Maintain Perspective

  • Move forward. Use your time and energy to find a solution or at least improve your situation. Wallowing in misery suppresses hope, delays resolution, and prolongs the agony. Defeatism is self-fulfilling.
  • Forgive yourself. If personal mistakes contributed to your suffering, forgive yourself. Unrelenting guilt is harmful to you and unhelpful to those close to you. If you struggle with this, ask God to renew your understanding of his forgiveness. Then adopt his perspective.
  • Take life one day at a time. Or one minute at a time, if necessary. Do what you can today and what you must for tomorrow, but let future anxieties wait.
  • Find hope where you can. Although God is our ultimate source of hope, identify temporal reasons for optimism.
  • Look forward. Focus on the benefits of an effective outcome or on the enjoyable experiences that will remain available after a bad one. Anticipate the goodness God intends to produce through your affliction.
  • Do not panic. Think through your alternatives at each juncture. Avoid making rash decisions on bad days. Instead, execute strategies crafted on good days.
  • Never give up. Continue pursuing a positive outcome as long as it remains possible, no matter how remote it may seem.
  • Be patient. Give God time to work. He may be pursuing several goals that extend beyond your current situation and include more than just you. Consequently, his timetable may differ from yours.

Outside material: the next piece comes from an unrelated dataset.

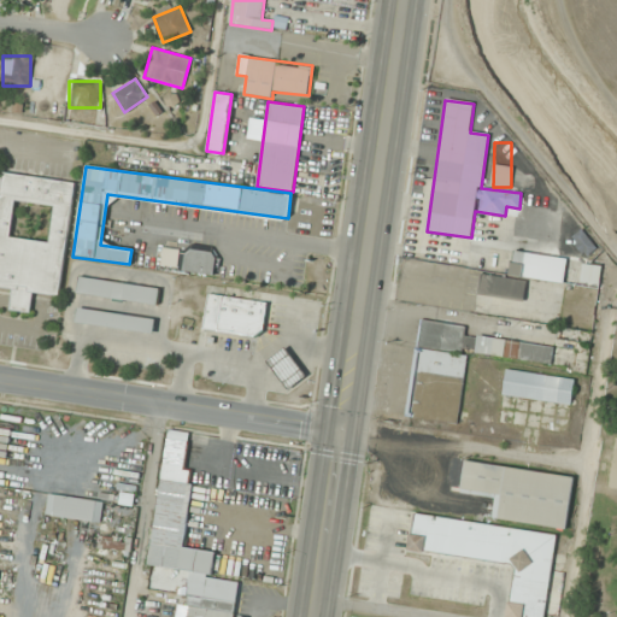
[(0,189),(0,288),(11,289),(9,310),(29,312),(31,293),(60,297),(75,182),(3,172),(0,189)]
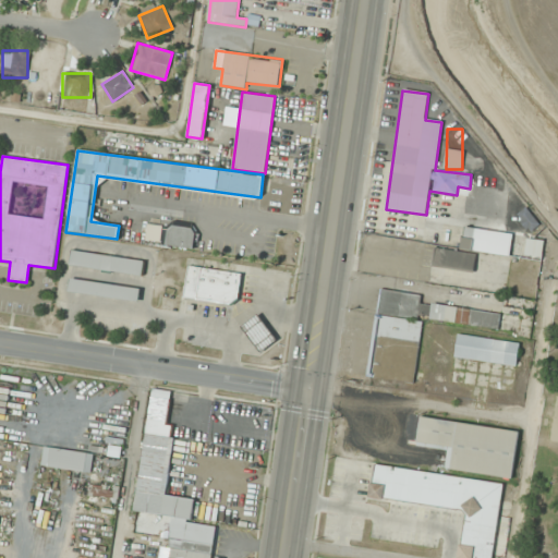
[(485,192),(500,193),(501,177),(486,176),(485,192)]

  • Be thankful. God says we are always in the presence of something to be grateful for. Identify the good things around you—no matter how trivial they may be—and thank God for them. In dire circumstances, the only things worthy of thanks may be his presence, his forgiveness, and the promise of heaven, yet these are supremely good.
  • Take the long view. Life on earth is just the first dot in an infinite line. After this, it is all bliss—for reborn believers, anyway. So live for the line, not the dot.